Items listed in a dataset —

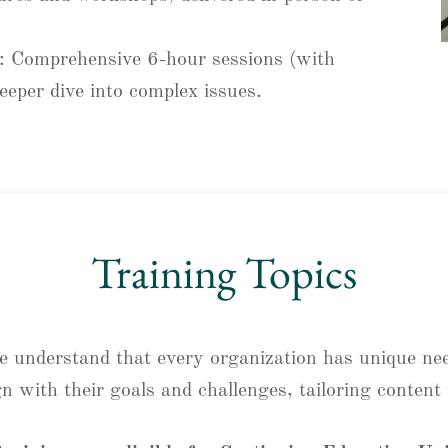
: Comprehensive 6-hour sessions (with
eeper dive into complex issues.
Training Topics
we understand that every organization has unique ne
gn with their goals and challenges, tailoring conten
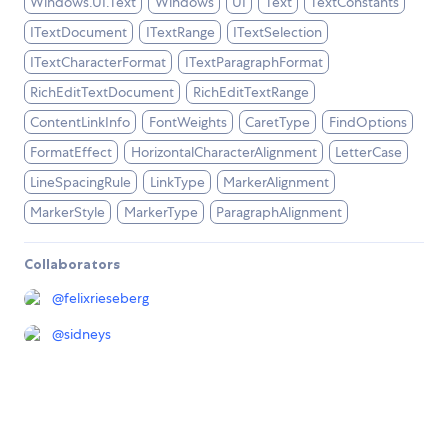
Windows.UI.Text
Windows
UI
Text
TextConstants
ITextDocument
ITextRange
ITextSelection
ITextCharacterFormat
ITextParagraphFormat
RichEditTextDocument
RichEditTextRange
ContentLinkInfo
FontWeights
CaretType
FindOptions
FormatEffect
HorizontalCharacterAlignment
LetterCase
LineSpacingRule
LinkType
MarkerAlignment
MarkerStyle
MarkerType
ParagraphAlignment
Collaborators
@
felixrieseberg
@
sidneys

Description of the task — Rewrite every line of text in the material above as a numbered list, skipping any blank lines and leaving out the picture markers.

Exercise solution —
1. : Comprehensive 6-hour sessions (with
2. eeper dive into complex issues.
3. Training Topics
4. we understand that every organization has unique ne
5. gn with their goals and challenges, tailoring conten
6. Windows.UI.Text
7. Windows
8. UI
9. Text
10. TextConstants
11. ITextDocument
12. ITextRange
13. ITextSelection
14. ITextCharacterFormat
15. ITextParagraphFormat
16. RichEditTextDocument
17. RichEditTextRange
18. ContentLinkInfo
19. FontWeights
20. CaretType
21. FindOptions
22. FormatEffect
23. HorizontalCharacterAlignment
24. LetterCase
25. LineSpacingRule
26. LinkType
27. MarkerAlignment
28. MarkerStyle
29. MarkerType
30. ParagraphAlignment
31. Collaborators
32. @
33. felixrieseberg
34. @
35. sidneys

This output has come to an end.